**Task objective**
Each line of the entries below that includes "اوپن" belongs in your answer.

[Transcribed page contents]
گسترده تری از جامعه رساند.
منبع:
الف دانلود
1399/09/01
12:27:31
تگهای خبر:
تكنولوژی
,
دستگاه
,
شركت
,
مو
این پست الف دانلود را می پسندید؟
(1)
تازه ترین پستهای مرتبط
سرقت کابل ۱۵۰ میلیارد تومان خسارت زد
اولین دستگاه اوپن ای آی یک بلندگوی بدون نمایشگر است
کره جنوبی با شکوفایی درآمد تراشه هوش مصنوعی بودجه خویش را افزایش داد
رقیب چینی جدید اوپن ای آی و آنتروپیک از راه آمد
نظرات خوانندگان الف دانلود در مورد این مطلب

**Result of this exercise**
اولین دستگاه اوپن ای آی یک بلندگوی بدون نمایشگر است
رقیب چینی جدید اوپن ای آی و آنتروپیک از راه آمد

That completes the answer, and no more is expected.